Exercise -
Find all lines below containing the string "Upcoming" and return them.

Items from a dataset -
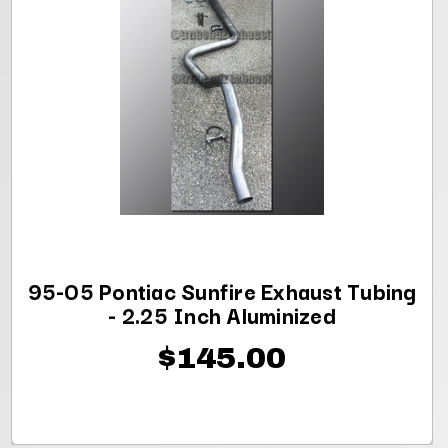
95-05 Pontiac Sunfire Exhaust Tubing
- 2.25 Inch Aluminized
$145.00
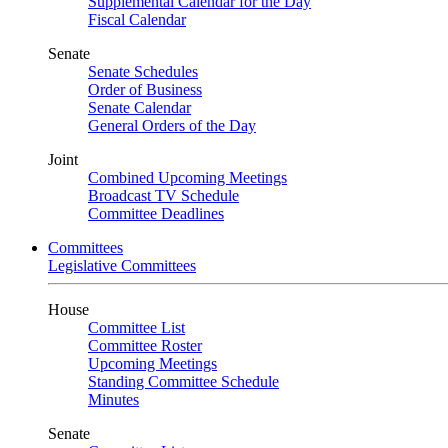
Supplemental Calendar for the Day
Fiscal Calendar
Senate
Senate Schedules
Order of Business
Senate Calendar
General Orders of the Day
Joint
Combined Upcoming Meetings
Broadcast TV Schedule
Committee Deadlines
Committees
Legislative Committees
House
Committee List
Committee Roster
Upcoming Meetings
Standing Committee Schedule
Minutes
Senate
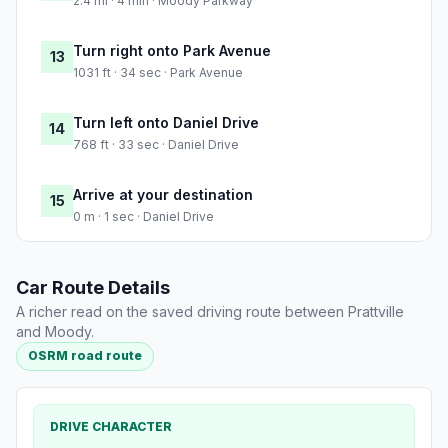
2.4 mi · 4 min · Moody Parkway
Turn right onto Park Avenue
13
1031 ft · 34 sec · Park Avenue
Turn left onto Daniel Drive
14
768 ft · 33 sec · Daniel Drive
Arrive at your destination
15
0 m · 1 sec · Daniel Drive
Car Route Details
A richer read on the saved driving route between Prattville
and Moody.
OSRM road route
DRIVE CHARACTER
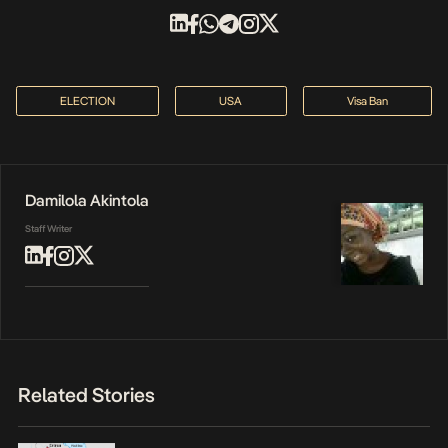
ELECTION
USA
Visa Ban
Damilola Akintola
Staff Writer
Related Stories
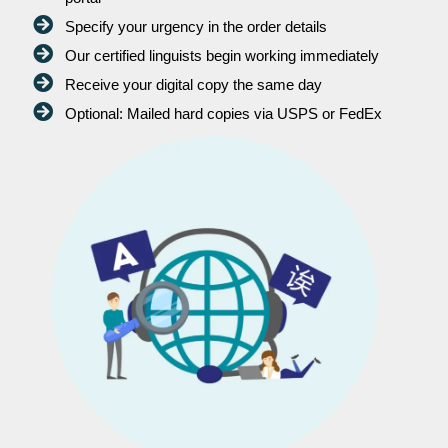
Specify your urgency in the order details
Our certified linguists begin working immediately
Receive your digital copy the same day
Optional: Mailed hard copies via USPS or FedEx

Task output -
Combined Upcoming Meetings
Upcoming Meetings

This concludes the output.